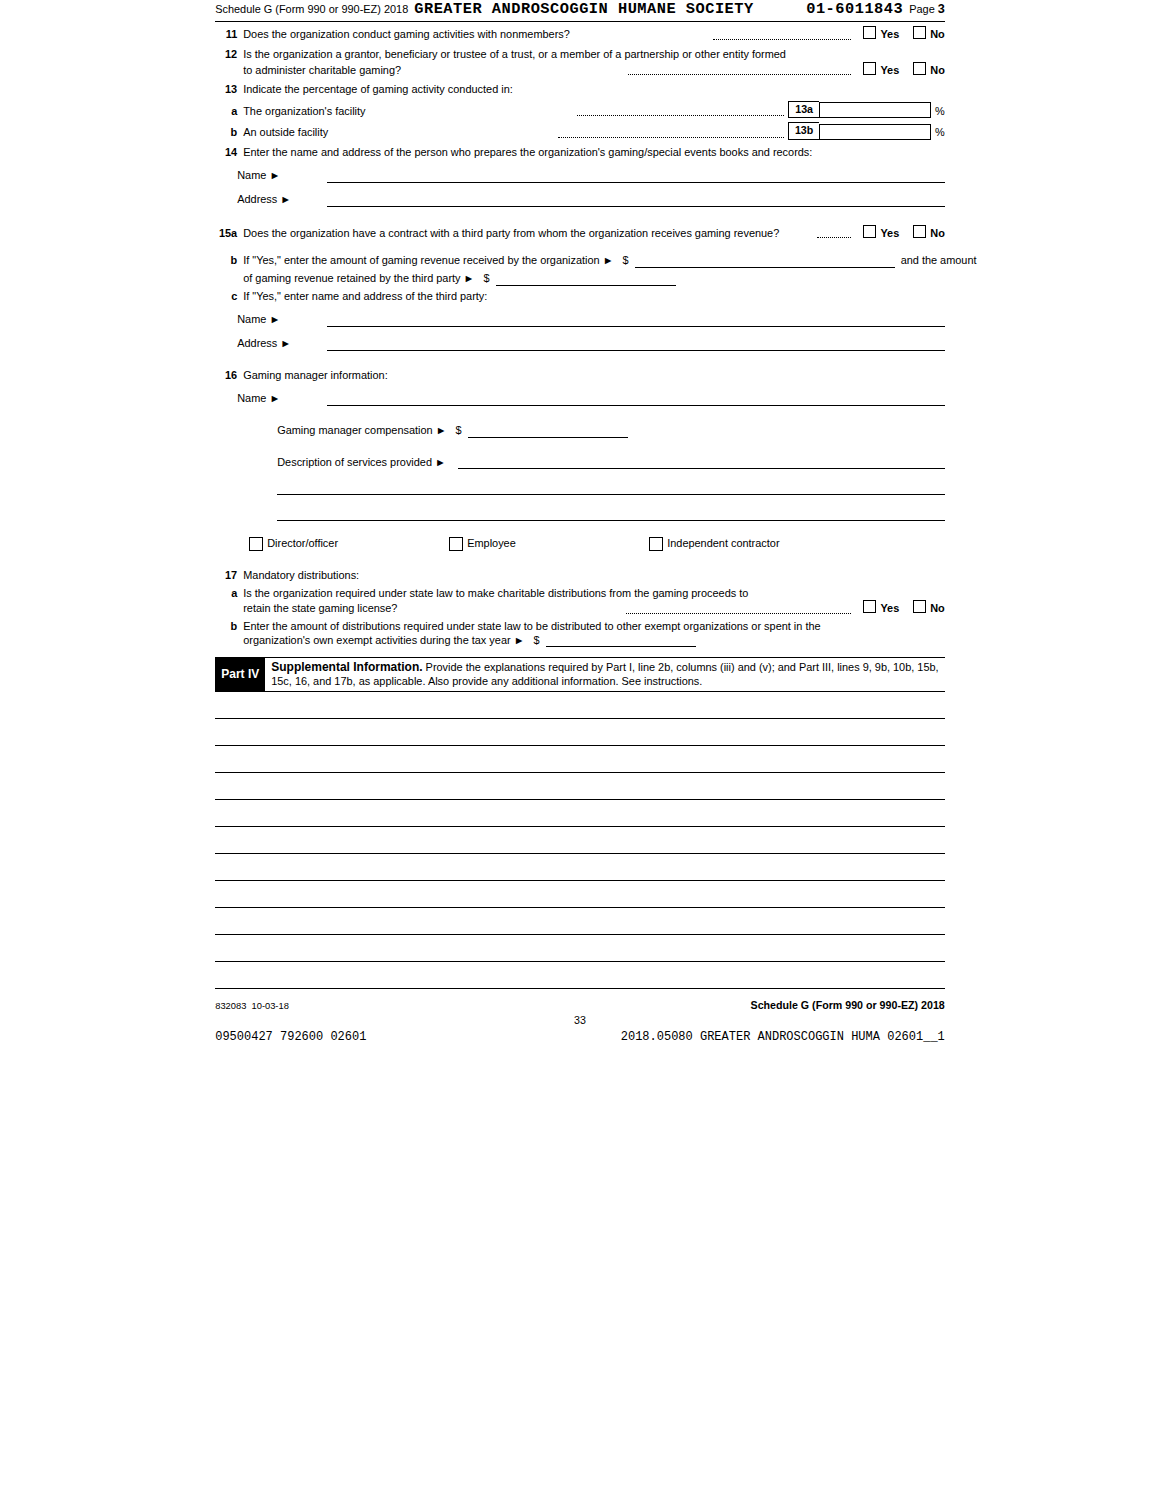Schedule G (Form 990 or 990-EZ) 2018 GREATER ANDROSCOGGIN HUMANE SOCIETY 01-6011843 Page 3
11
Does the organization conduct gaming activities with nonmembers?
Yes No
12
Is the organization a grantor, beneficiary or trustee of a trust, or a member of a partnership or other entity formed
to administer charitable gaming?
Yes No
13
Indicate the percentage of gaming activity conducted in:
a
The organization's facility
13a
%
b
An outside facility
13b
%
14
Enter the name and address of the person who prepares the organization's gaming/special events books and records:
Name ►
Address ►
15a
Does the organization have a contract with a third party from whom the organization receives gaming revenue?
Yes No
b
If "Yes," enter the amount of gaming revenue received by the organization ► $
and the amount
of gaming revenue retained by the third party ► $
c
If "Yes," enter name and address of the third party:
Name ►
Address ►
16
Gaming manager information:
Name ►
Gaming manager compensation ► $
Description of services provided ►
Director/officer
Employee
Independent contractor
17
Mandatory distributions:
a
Is the organization required under state law to make charitable distributions from the gaming proceeds to
retain the state gaming license?
Yes No
b
Enter the amount of distributions required under state law to be distributed to other exempt organizations or spent in the
organization's own exempt activities during the tax year ► $
Part IV
Supplemental Information. Provide the explanations required by Part I, line 2b, columns (iii) and (v); and Part III, lines 9, 9b, 10b, 15b, 15c, 16, and 17b, as applicable. Also provide any additional information. See instructions.
832083 10-03-18
Schedule G (Form 990 or 990-EZ) 2018
33
09500427 792600 02601 2018.05080 GREATER ANDROSCOGGIN HUMA 02601__1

## Activity:
Output only the lines from the one containing "Supplemental Information. Provide" through the end of the material, please, exactly as they appear.

## Exercise solution:
Supplemental Information. Provide the explanations required by Part I, line 2b, columns (iii) and (v); and Part III, lines 9, 9b, 10b, 15b, 15c, 16, and 17b, as applicable. Also provide any additional information. See instructions.
832083 10-03-18
Schedule G (Form 990 or 990-EZ) 2018
33
09500427 792600 02601 2018.05080 GREATER ANDROSCOGGIN HUMA 02601__1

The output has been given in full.